#### TASK OBJECTIVE:
Where does "电力电缆" appear in the data? Return each line that holds it.

Source data:
++++++

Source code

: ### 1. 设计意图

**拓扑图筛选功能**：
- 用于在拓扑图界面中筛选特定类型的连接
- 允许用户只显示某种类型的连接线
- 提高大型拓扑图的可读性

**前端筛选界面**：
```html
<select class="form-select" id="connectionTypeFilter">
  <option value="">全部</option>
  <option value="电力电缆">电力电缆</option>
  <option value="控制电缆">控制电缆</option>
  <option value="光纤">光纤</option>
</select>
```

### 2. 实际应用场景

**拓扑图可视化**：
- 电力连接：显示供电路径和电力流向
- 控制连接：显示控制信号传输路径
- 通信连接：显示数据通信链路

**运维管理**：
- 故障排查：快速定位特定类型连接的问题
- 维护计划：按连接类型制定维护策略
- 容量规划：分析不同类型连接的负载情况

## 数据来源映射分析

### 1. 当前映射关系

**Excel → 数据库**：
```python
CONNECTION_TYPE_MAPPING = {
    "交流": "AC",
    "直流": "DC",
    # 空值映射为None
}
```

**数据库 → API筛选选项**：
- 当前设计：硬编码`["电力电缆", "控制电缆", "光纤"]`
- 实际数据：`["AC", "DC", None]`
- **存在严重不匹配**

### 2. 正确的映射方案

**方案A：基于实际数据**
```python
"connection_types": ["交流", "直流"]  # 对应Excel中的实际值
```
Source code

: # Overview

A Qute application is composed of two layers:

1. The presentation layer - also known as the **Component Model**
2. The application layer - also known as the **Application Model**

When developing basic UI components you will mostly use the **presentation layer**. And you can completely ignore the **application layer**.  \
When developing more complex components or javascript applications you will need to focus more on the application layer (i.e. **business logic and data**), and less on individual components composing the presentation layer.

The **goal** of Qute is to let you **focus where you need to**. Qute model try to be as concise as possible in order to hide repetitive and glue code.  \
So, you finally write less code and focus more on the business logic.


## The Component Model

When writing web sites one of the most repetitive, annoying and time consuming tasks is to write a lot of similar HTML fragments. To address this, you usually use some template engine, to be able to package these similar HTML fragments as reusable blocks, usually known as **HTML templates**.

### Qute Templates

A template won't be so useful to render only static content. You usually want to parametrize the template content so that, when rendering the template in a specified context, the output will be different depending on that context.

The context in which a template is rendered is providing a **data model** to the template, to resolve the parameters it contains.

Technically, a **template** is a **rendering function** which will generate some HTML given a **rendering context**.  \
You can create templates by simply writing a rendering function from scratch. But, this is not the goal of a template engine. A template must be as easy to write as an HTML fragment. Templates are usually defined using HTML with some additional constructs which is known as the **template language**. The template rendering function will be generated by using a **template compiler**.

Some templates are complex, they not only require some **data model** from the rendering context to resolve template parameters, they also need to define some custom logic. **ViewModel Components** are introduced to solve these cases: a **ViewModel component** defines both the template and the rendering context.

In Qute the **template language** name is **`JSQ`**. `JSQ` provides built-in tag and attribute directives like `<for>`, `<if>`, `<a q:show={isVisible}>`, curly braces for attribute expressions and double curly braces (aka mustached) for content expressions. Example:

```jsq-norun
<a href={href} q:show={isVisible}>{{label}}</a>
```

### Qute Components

++++++

#### YOUR RESPONSE:
  <option value="电力电缆">电力电缆</option>
- 当前设计：硬编码`["电力电缆", "控制电缆", "光纤"]`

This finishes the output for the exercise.